Byatt’s “The Children’s Book” examines the shift in Victorian thinking about children and their place in the adult world. Carefree Olive Wellwood, a successful children’s writer and mother of seven, uses her children as inspiration for her books, but cares little for their real feelings or interests. She lives an artsy, bohemian lifestyle on an estate in Kent, where the children are left to their own devices. Real-life turn-of-the-century people and events, such as the Paris Exposition of 1900, women’s suffrage, George Bernard Shaw and Virginia Woolf bring the time period to life and raise the question, “Who’s minding the adults,” in the same atmosphere as her successful novel, “Possession.”

Byatt had planned to name her latest volume “The Hedgehog, the White Goose and the Mad March Hare,” but Muriel Barbery’s meteoric rise to fame in 2008 with “The Elegance of the Hedgehog” may have pre-empted that title. Enter an unlikely set of Parisian friends, a 54-year-old, self-deprecating, Marxist concierge and a 12-year-old bourgeois resident in the luxury apartment building where she works.
Renee’s story is told in first person, whereas we know the precocious Paloma’s thoughts from her diary, in which she documents her plan to commit suicide on her 13th birthday, unless she can make some sense out of the farcical movement of the universe.
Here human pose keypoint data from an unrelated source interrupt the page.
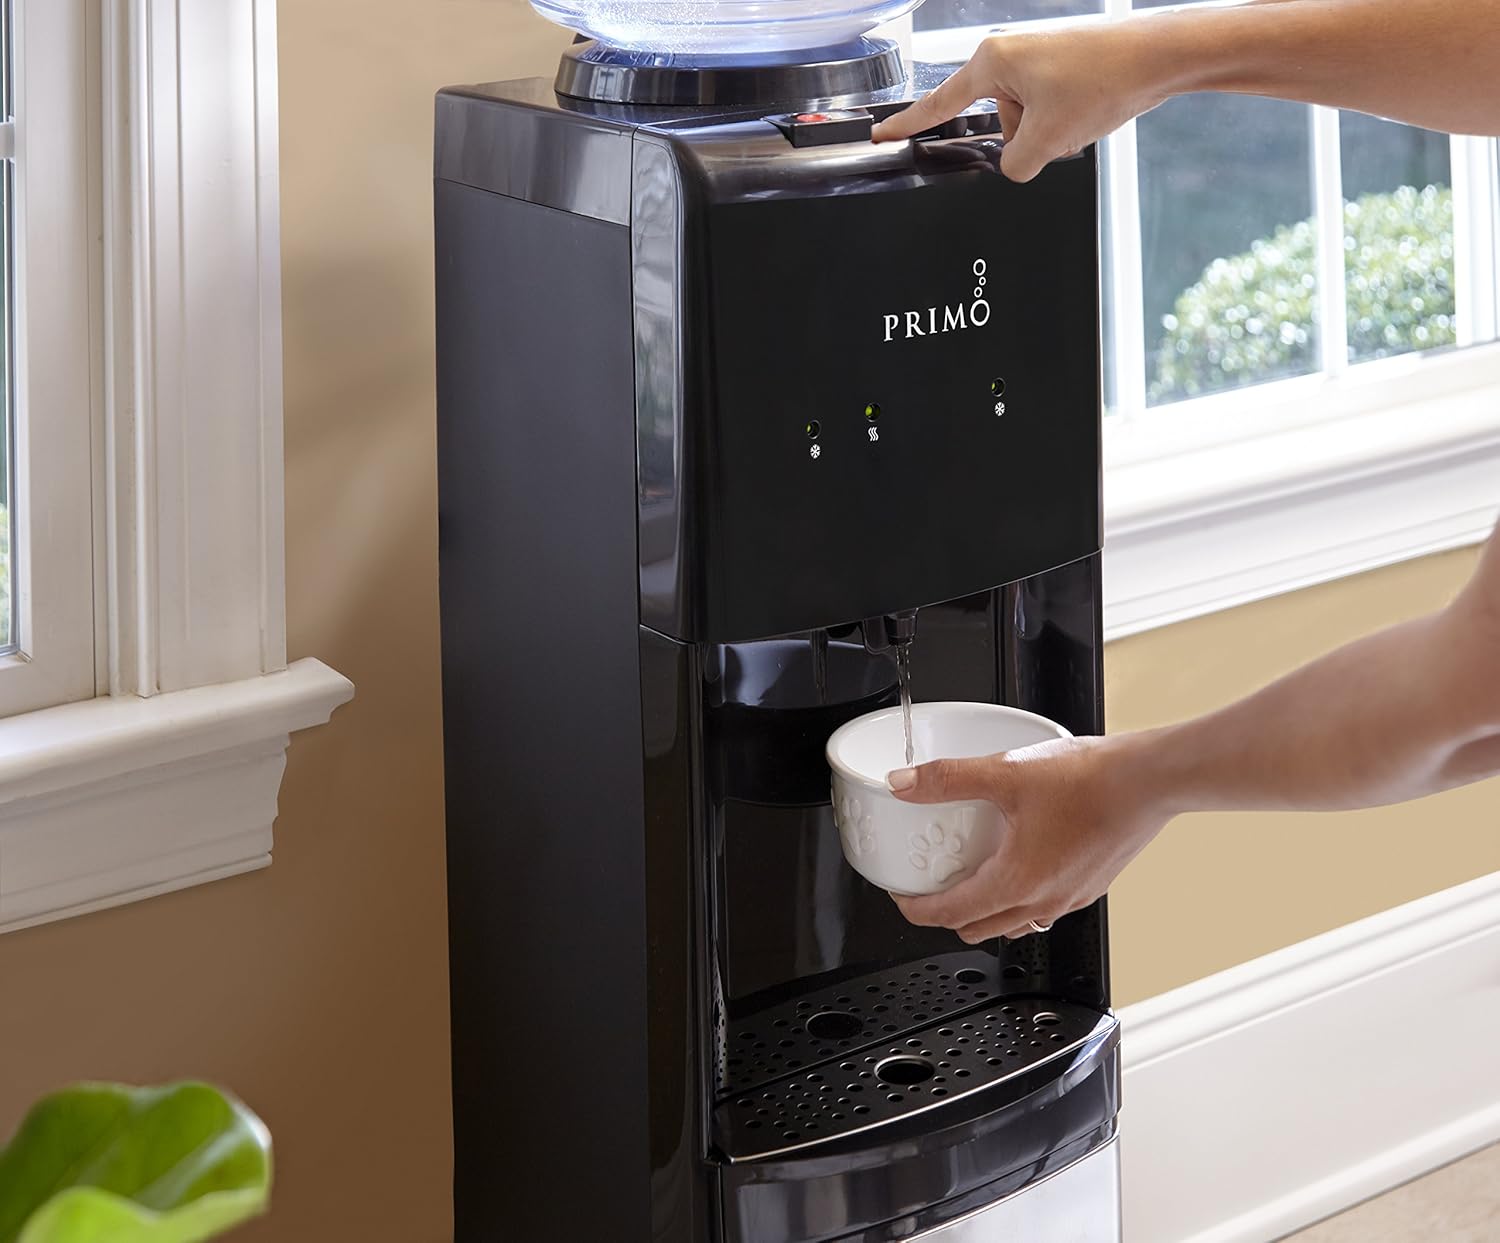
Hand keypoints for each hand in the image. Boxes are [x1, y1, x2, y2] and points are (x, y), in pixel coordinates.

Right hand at [871, 24, 1165, 180]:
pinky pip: (1047, 109)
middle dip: (1026, 138)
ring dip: (1051, 132)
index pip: (938, 104)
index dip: (907, 126)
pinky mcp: (1060, 65)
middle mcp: (1008, 52)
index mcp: (991, 61)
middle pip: (995, 122)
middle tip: (1062, 126)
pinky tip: (1091, 110)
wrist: (1159, 56)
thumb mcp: (1046, 140)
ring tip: (1083, 114)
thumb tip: (1015, 166)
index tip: (881, 135)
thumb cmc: (1103, 81)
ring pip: (1025, 121)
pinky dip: (1066, 120)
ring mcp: (1035, 57)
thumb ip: (1014, 165)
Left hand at [886, 734, 1170, 940]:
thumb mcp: (1006, 772)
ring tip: (971, 873)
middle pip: (978, 927)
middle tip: (929, 884)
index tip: (901, 896)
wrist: (1151, 779)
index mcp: (1018, 883)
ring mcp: (1071, 898)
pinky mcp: (1091, 886)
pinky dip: (1020, 897)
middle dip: (946, 913)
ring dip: (985, 909)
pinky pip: (1044, 907)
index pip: (950, 914)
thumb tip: (903, 783)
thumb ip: (948, 778)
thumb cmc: (1092, 780)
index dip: (916, 909)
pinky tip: (1020, 859)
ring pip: (1014, 923)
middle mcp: (1045, 901)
Both characters sadly and needlessly hide their intellects from the world, because it is easier to navigate that way. When a philosophical treatise and some gourmet food items fall from Renee’s bag, Paloma begins to suspect there is much more to her than the simpleton door-keeper she pretends to be. Living up to other people’s expectations and breaking through stereotypes of class and age pervade this novel. “The Elegance of the Hedgehog” takes us on a rollicking good romp through Marx, Tolstoy, Husserl, William of Ockham, and the meaning of life. Leave it to the French to combine love and friendship with philosophy and art.